If a line below contains the string "Caffeine", return that line.

----- Supplied data -----

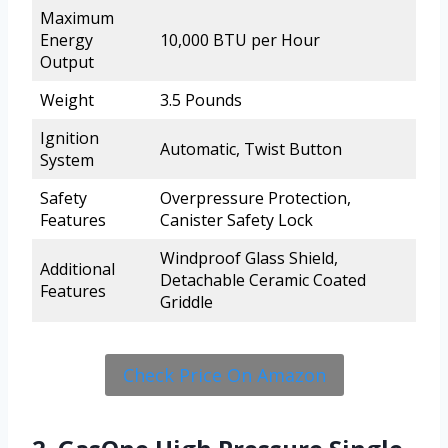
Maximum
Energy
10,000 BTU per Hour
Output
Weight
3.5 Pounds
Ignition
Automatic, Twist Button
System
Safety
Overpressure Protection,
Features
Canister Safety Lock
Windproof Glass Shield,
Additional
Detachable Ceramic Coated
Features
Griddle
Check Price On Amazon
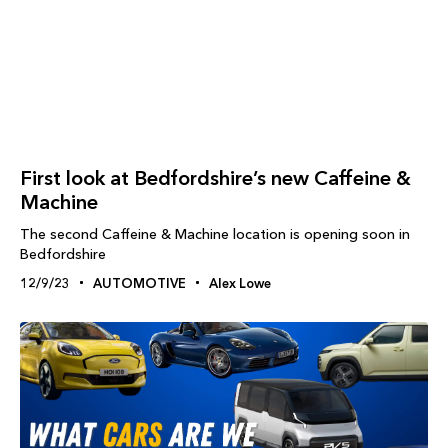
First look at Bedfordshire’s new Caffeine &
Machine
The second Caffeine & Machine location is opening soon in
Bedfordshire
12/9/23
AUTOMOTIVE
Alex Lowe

-----

### Task solution:
First look at Bedfordshire’s new Caffeine &
The second Caffeine & Machine location is opening soon in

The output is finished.